Sangria, hideous names, readahead

My day at work alternated between trying to put out a new release of my kernel patches (complicated by a failing machine at citi making some of our services unreliable), working on various ACL-related stuff (mainly talking over things with Andreas and then trying to read through some of his code), and helping Fred with some debugging (a little; Fred was the one that actually figured it out).

Some days a problem really grabs me and I just can't stop thinking about it; this wasn't such a day.

After work I met Trond, Laura, Sara, and (eventually) Paul at Dominicks. Trond suggested the nfsd readahead problem as the sort of thing that should keep a person up at night.

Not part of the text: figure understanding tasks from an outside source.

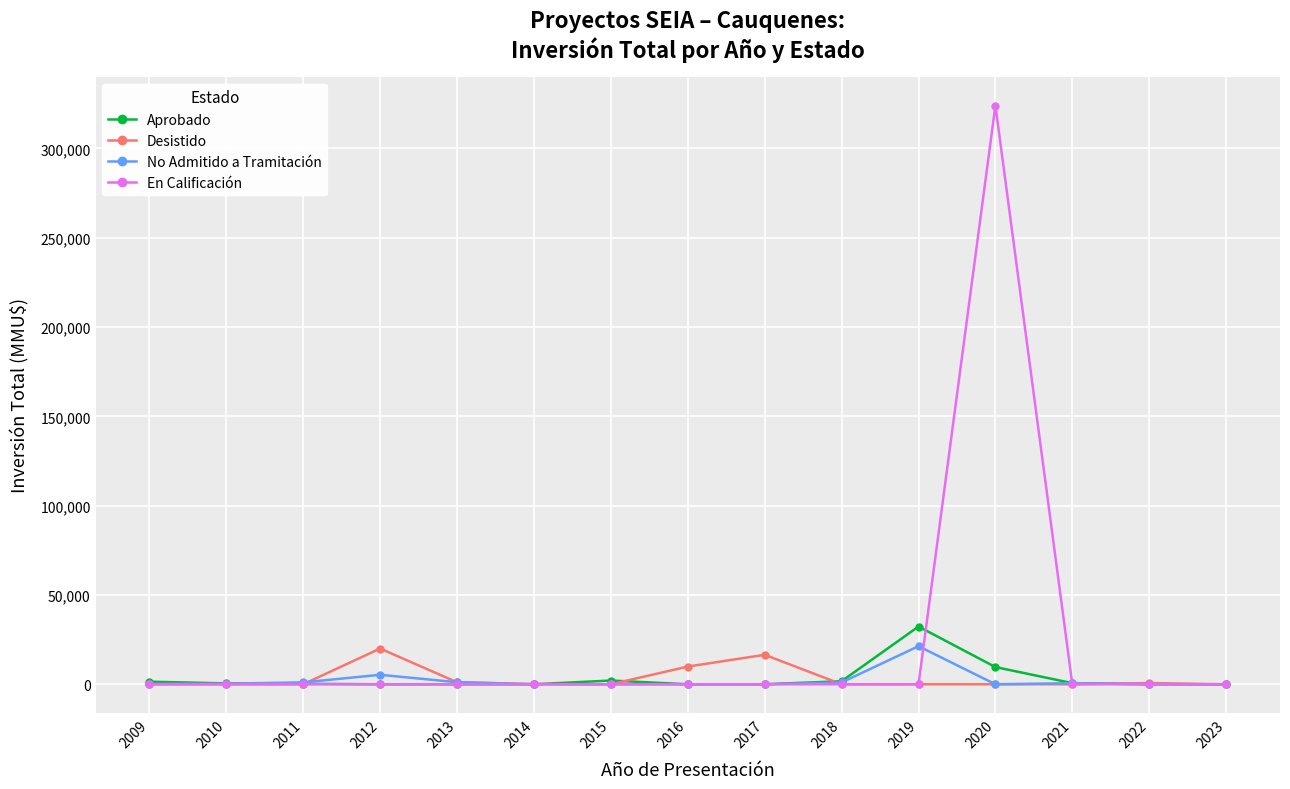

Which series has the widest spread of values?

En Calificación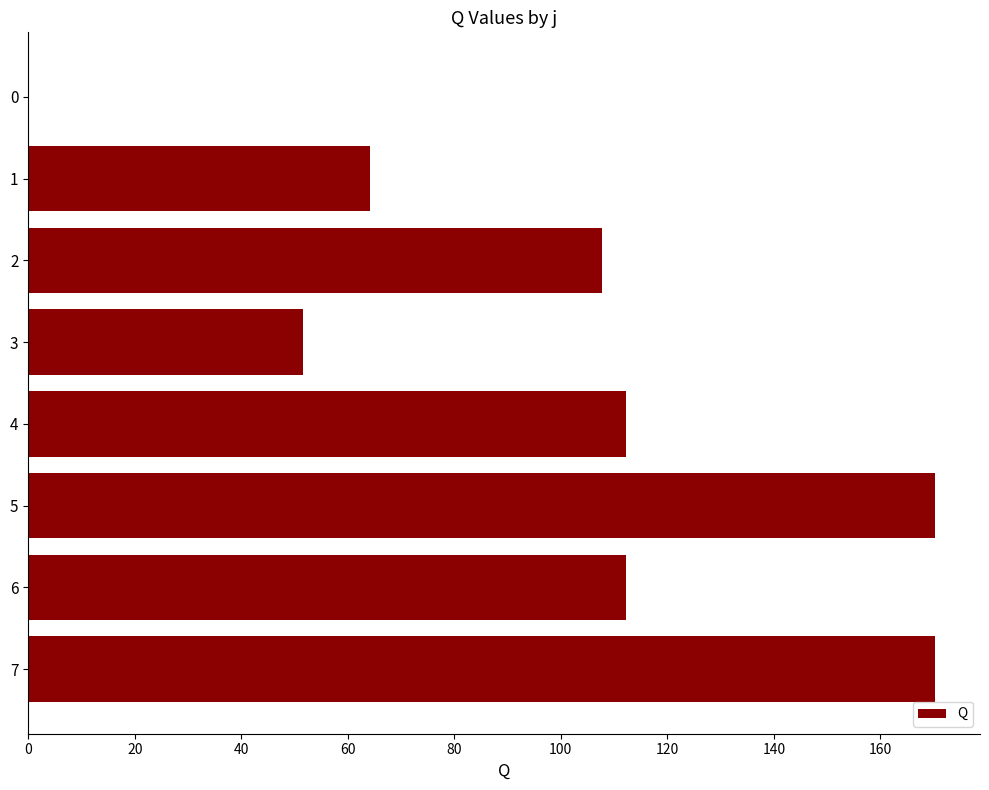

Is it true that the value at 1 is 64.2?

True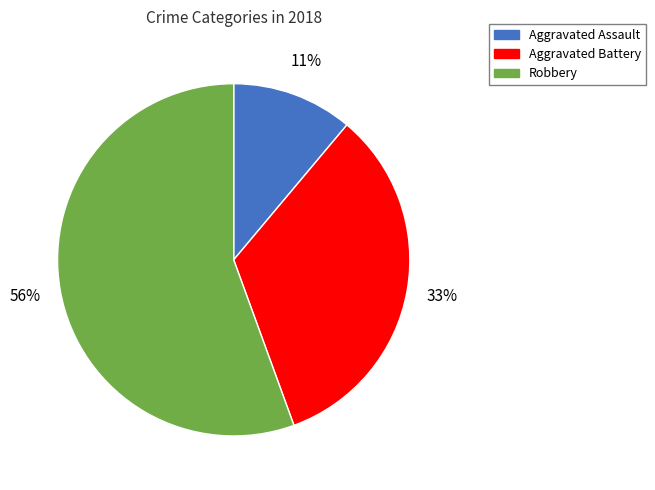

Does Robbery represent more than half of the total?

Yes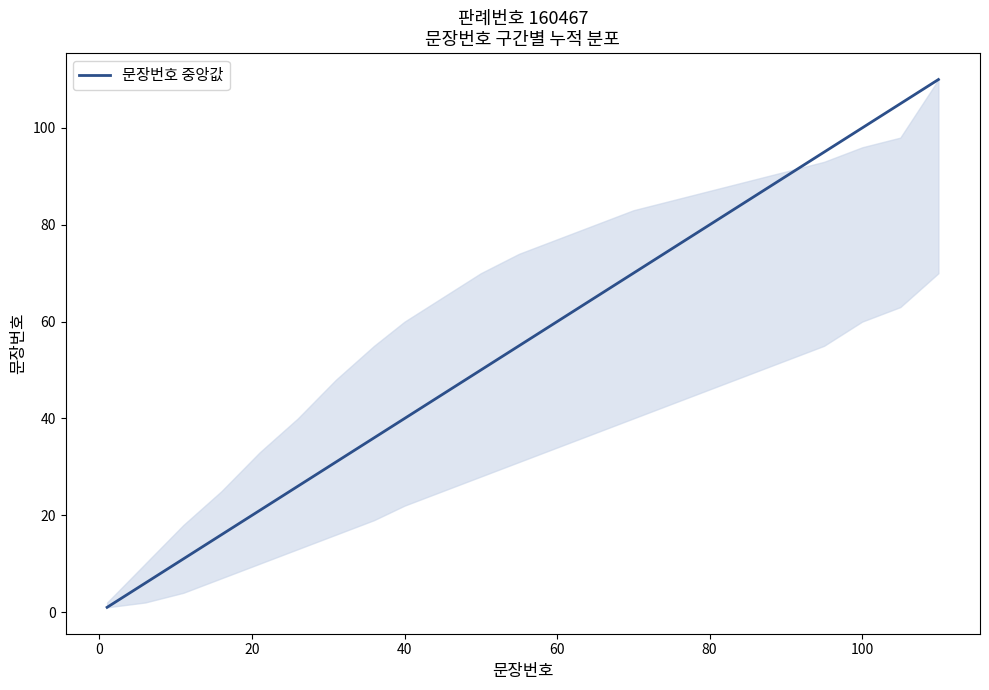

What is the average value?

55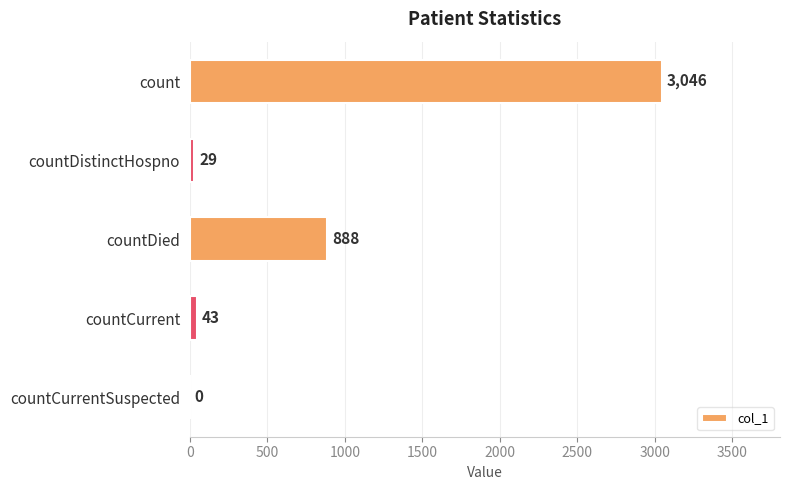

How many categories are shown in the chart?

5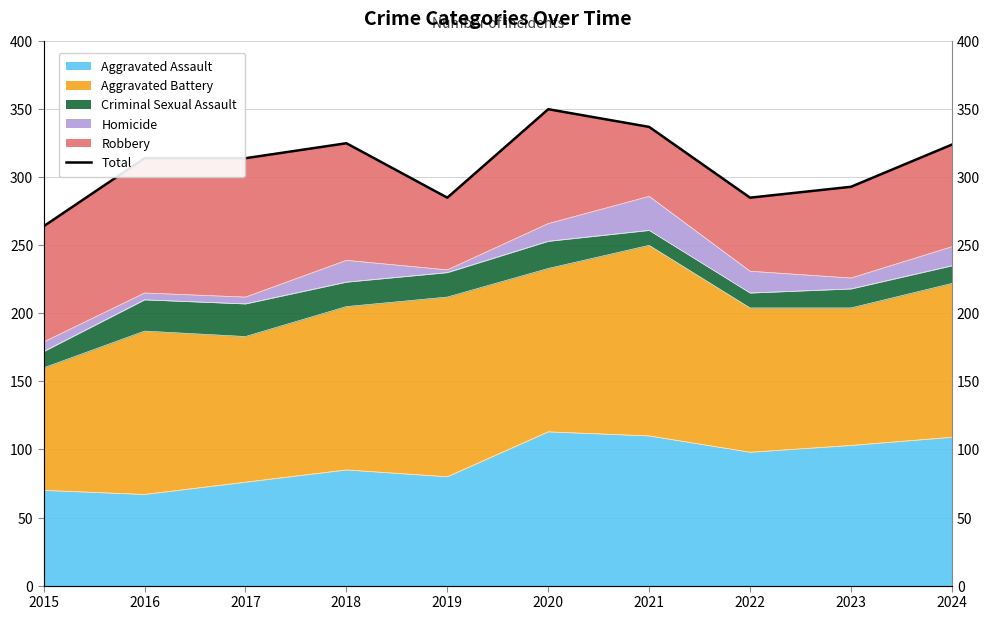

How many lines are shown in the chart?

1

In particular, the problem is this: every time an application asks for data from a file, you have to go read the data from disk. But that's terribly inefficient. It takes eons (ok, milliseconds--but that's eons on today's hardware, where a processor executes an instruction every nanosecond) to move the disk head to the right place, wait for the disk to spin around to the right spot, and read the data. So, ideally, you'd like the data to already have been read. How is that possible? Well, it's not always possible for the operating system to predict what's going to be asked for next. But often it is, because often applications just read through whole files sequentially from beginning to end.

So any modern operating system recognizes when an application is reading straight through a file from beginning to end, and starts anticipating by performing "readahead"--reading the next few chunks of the file before they're requested, assuming that they'll be needed soon.

The problem comes when you throw NFS into the mix--now the application is split from the disk by a network, and the read requests may sometimes be switched around and arrive in a different order. So even though the application is reading through the file in order, it looks to the NFS server like they're going back and forth a little, and the standard readahead algorithm fails because it doesn't recognize that this is basically not that different from sequential reads.

I actually read a paper recently where they dealt with this problem, but can't for the life of me remember where it was....

When I got home I tried reading through Pike and Weinberger's "the Hideous Name", but found it kind of a pointless paper.